A month ago I spend some time tickling the limits of the RubyVM. First of all I started reading the source code which is in C and focused on all the numbering conversion code mainly because it looked complex and powerful. Ruby aims to impose very few limitations, so, when handling numbers it quickly jumps into the BigNum world when the number can’t fit in 64bits.
That’s nice, because the language hugely simplifies working with numbers, it even supports complex, rational and other kind of numbers properly. But this tends to make the implementation more complex and imposes some performance penalty. This turns to be pretty powerful and it would be great if machines could own infinite memory to handle this. But reality differs a bit, and machines own a limited memory.. and to optimize some of those cases RubyVM uses alloca() to store some of the intermediate operations.
This is bad. Very bad. Using alloca() is a very bad idea for various reasons, first of all because there’s no portable way to determine its boundaries and depending on the implementation it can handle negative allocations, never return NULL, etc.. so, it’s usually a root of stack exhaustion crashes, and under some situations it is possible to execute code.
Disclosure
I took this issue as a serious business and decided to contact the Ruby Security team in order to make a responsible disclosure.. But after waiting a month without any response.. I decided to use full disclosure because I believe this is by far more responsible than waiting more time for an answer or a new release.
The crash
The crash can be reproduced on with this simple line:
Complex(‘8===D’*9999999,0)
When Complex gets a very long string in any of the two arguments it produces an out of bounds access in the stack. Running the same line with different lengths produces crashes at different places in the code, all of them produced by invalid memory accesses.
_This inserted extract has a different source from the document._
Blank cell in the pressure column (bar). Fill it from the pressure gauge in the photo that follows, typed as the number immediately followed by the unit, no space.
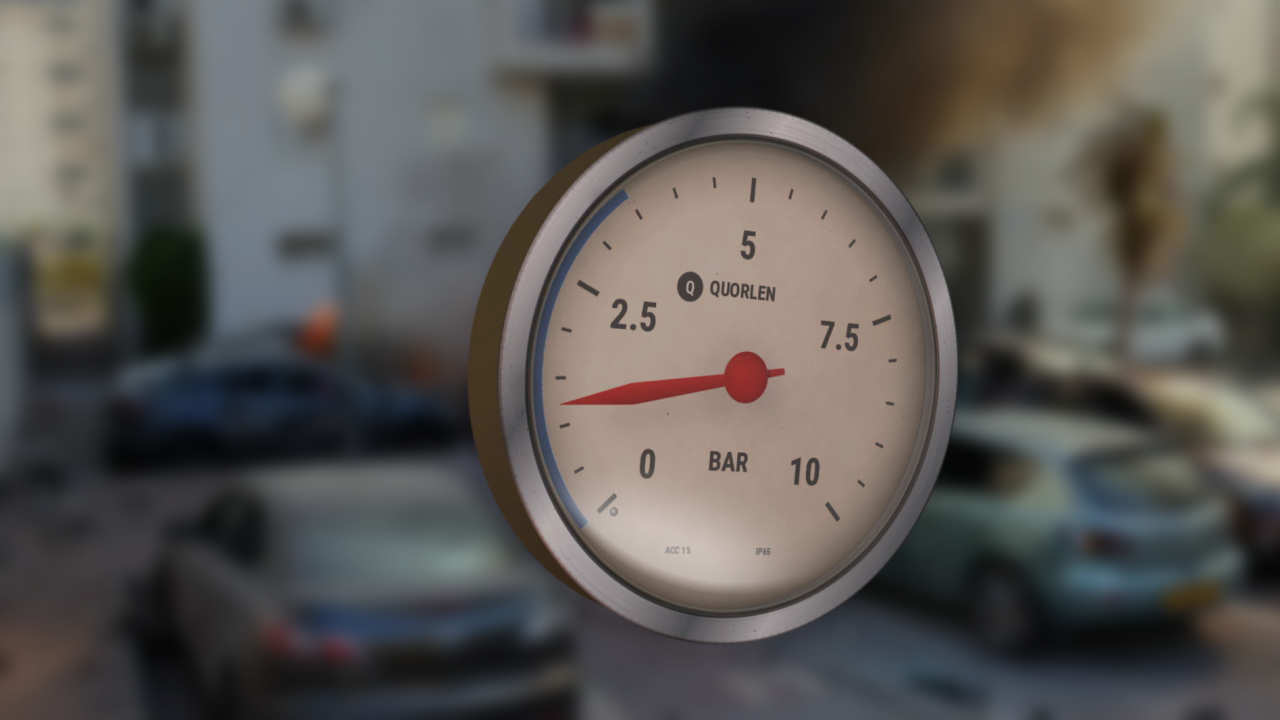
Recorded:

Some of the places it may crash are in calls (where the pc is pushed in the stack), read and write memory accesses. Depending on the memory layout and the compiler used, the alloca may miss-check the parameter and result in growing the stack enough forward (or backward if the value is negative) to read/write or pivot the stack to a newly controlled area and perform code execution.
Checking out the bug tracker I found the following issue:
This is exactly the issue I found and it doesn’t seems to have any CVE associated. In the git repository this fix has been added in May 2th:
The 2.1.2 release (the last one in the website) is from May 9th, 7 days after this commit, but the release doesn’t includes this commit. (???)
This is a security vulnerability that should be properly handled by CVE and a new release should be done in order to make all users and customers aware of the problem which not only affects 2.1.2, it crashes on all previous versions (tested on 1.9.3 and 2.0).
http://www.cvedetails.com/vulnerability-list/vendor_id-7252/product_id-12215/Ruby-lang-Ruby.html
That’s the ASAN backtrace of one of my latests tests with ruby-2.1.2 (latest release) running the following script multiple times (ASLR enabled), and it confirms the theory that this vulnerability can cause arbitrary code execution rather than just a simple DoS.
Hopefully, making this public will arise the concern for such problems and make developers be aware of the long strings in their applications/services and the Ruby team push for a new release.